Hardware Requirements

Model Size VRAM Needed Hardware
8B params 8-16 GB Consumer GPUs (RTX 4060+)
70B params 40+ GB Professional workstations
405B params Multiple H100s Impractical for local use

Quantization Levels

Quant Quality Size (8B) Recommendation
Q2 Very low Smallest Not recommended
Q4 Good ~4GB Best starting point
Q5 Better ~5GB If Q4 runs well
Q6 High ~6GB Strong GPU
Q8 Near-original ~8GB RTX 4060+
fp16 Original ~16GB Needs >= 16GB VRAM
ollama run llama3.1:8b-instruct-q4_0  # Q4 quantized
ollama run llama3.1:8b-instruct-q8_0  # Q8 quantized
Model Strength
Llama 3.1 8B Best open-source for local use, competitive with GPT-3.5
Llama 3.1 70B Beats GPT-3.5 in benchmarks
Gemma 2 Strong alternative from Google
Mistral Good general-purpose
Qwen 2 Strong multilingual
DeepSeek Coder Specialized for code
Phi-3 Small but capable (Microsoft)
Dolphin-Llama3 Uncensored variant

Dolphin models: fine-tuned to remove alignment/censorship.

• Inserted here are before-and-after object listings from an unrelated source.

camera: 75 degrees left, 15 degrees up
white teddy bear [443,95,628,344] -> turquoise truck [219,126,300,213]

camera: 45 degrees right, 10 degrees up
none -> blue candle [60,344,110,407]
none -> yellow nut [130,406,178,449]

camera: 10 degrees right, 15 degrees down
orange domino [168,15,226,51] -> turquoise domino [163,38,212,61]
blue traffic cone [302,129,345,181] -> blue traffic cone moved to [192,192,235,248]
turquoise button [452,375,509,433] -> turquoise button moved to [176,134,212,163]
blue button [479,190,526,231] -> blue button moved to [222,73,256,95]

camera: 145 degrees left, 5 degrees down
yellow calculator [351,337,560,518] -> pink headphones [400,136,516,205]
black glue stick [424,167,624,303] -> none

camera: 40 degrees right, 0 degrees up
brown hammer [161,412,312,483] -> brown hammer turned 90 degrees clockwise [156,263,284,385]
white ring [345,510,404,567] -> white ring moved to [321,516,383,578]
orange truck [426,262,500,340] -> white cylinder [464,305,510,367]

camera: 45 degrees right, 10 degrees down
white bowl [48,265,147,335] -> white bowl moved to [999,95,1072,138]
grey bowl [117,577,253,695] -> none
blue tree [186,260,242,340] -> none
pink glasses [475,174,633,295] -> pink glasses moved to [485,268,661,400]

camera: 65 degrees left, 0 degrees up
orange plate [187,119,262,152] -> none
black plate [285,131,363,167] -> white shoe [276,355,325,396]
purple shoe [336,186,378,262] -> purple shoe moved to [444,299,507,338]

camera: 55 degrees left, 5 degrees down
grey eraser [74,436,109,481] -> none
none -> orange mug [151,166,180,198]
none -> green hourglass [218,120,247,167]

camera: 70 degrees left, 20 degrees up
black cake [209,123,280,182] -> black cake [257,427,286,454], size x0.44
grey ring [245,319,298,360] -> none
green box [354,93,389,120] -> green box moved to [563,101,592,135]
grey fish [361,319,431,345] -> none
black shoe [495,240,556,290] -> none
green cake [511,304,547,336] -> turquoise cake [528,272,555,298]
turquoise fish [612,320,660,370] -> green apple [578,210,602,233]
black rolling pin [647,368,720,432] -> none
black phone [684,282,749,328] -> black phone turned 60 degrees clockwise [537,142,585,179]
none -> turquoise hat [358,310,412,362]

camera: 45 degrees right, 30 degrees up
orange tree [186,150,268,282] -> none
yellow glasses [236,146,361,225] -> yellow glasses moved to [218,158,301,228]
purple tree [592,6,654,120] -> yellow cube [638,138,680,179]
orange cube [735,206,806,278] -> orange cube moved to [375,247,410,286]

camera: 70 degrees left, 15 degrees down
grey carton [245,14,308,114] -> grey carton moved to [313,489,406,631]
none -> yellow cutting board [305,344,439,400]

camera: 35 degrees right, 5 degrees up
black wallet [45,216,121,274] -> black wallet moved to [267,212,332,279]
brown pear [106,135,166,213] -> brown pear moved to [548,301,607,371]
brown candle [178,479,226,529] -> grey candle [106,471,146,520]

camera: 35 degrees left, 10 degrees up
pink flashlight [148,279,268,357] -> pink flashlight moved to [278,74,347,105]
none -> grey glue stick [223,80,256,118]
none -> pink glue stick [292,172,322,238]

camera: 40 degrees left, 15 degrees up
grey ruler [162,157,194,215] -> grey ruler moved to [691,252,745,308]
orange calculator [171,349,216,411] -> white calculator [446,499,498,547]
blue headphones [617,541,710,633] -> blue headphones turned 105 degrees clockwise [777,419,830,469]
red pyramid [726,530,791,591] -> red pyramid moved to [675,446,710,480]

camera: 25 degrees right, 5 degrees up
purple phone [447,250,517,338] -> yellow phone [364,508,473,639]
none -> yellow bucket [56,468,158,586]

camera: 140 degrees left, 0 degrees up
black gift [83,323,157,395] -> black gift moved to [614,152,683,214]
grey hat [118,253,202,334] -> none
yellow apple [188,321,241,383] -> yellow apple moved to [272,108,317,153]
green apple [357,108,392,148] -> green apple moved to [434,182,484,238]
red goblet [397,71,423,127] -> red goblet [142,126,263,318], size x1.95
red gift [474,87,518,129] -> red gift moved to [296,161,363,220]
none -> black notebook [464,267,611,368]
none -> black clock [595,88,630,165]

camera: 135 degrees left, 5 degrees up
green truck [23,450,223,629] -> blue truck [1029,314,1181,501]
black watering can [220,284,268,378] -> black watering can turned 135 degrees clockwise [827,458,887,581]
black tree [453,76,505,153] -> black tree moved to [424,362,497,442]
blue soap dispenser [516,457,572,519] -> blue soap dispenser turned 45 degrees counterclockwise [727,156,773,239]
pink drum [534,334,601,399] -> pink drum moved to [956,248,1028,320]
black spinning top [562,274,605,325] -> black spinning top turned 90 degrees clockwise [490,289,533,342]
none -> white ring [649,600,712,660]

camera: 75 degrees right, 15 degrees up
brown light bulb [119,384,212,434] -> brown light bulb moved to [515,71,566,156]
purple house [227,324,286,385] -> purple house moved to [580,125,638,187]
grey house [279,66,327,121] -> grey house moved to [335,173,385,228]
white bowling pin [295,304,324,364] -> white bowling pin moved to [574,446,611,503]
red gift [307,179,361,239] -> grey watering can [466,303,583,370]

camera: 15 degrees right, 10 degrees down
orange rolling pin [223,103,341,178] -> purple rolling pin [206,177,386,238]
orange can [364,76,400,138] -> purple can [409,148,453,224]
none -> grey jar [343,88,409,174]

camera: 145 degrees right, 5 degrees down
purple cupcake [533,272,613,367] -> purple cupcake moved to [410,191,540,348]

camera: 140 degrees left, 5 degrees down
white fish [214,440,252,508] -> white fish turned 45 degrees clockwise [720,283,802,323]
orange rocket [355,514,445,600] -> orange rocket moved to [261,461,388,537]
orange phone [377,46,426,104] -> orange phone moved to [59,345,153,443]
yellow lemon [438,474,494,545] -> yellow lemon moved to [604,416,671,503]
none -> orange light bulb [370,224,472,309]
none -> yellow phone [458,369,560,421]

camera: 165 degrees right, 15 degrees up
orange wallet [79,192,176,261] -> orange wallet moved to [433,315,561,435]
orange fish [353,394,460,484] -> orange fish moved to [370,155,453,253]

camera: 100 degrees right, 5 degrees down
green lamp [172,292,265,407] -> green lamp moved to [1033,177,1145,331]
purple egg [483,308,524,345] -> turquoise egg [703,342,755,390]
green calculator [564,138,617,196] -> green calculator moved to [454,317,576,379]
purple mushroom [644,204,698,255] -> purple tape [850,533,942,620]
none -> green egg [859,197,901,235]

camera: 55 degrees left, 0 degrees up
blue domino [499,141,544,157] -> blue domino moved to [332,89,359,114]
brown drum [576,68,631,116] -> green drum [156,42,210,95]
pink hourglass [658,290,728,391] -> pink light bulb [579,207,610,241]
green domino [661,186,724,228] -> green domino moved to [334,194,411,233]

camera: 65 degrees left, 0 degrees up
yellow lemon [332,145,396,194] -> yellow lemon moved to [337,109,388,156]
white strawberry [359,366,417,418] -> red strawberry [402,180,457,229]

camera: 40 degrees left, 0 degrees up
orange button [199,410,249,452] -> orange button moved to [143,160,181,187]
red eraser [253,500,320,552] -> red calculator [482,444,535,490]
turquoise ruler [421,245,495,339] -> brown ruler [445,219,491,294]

Useful for unrestricted local use.

Groq API - Fast Inference Alternative

When local hardware is insufficient, Groq provides fast inference via LPU (Language Processing Unit): - Much faster than GPU-based inference - Works with open-source models (Llama 3.1, etc.) - Free tier available, cheap paid pricing - OpenAI-compatible API format

Integration Patterns

FlowWise

  1. Add "Chat Ollama" node
  2. Set base URL: http://localhost:11434
  3. Set model name (e.g., llama3.1:8b)
  4. Connect to supervisor/chain as usual

LangChain

from langchain_community.chat_models import ChatOllama

llm = ChatOllama(model="llama3.1:8b", temperature=0)
response = llm.invoke("Hello, world!")

Local RAG Stack

  • Chat model: Chat Ollama
  • Embeddings: Ollama Embeddings (same server)
  • Vector store: In-memory or Chroma
  • Document loader: PDFs, text files, web scraper
  • Text splitter: Recursive character (chunk 700-1000, overlap 50-100)
  • Memory: Buffer memory for conversation context

Entirely local, free, private.

Local Email Agent

Three-agent pipeline on Ollama: 1. Email Summarizer - reads email, produces summary 2. Email Responder - generates reply in user's style (via RAG on sample emails) 3. Email Formatter - formats and saves to file

Complete privacy for email processing.

Gotchas

  • Small quantized models produce errors with complex agent workflows - use capable models for agents
  • Must upsert documents into vector store before RAG works - the #1 FlowWise mistake
  • Local models are significantly slower than API models without GPU acceleration
  • CPU-only inference works but is very slow for models > 3B parameters
  • Ollama downloads models on first use - plan for download time on slow connections
  • Quality degrades noticeably below Q4 quantization for most tasks
  • Function calling is less reliable with local models than with GPT-4 or Claude

See Also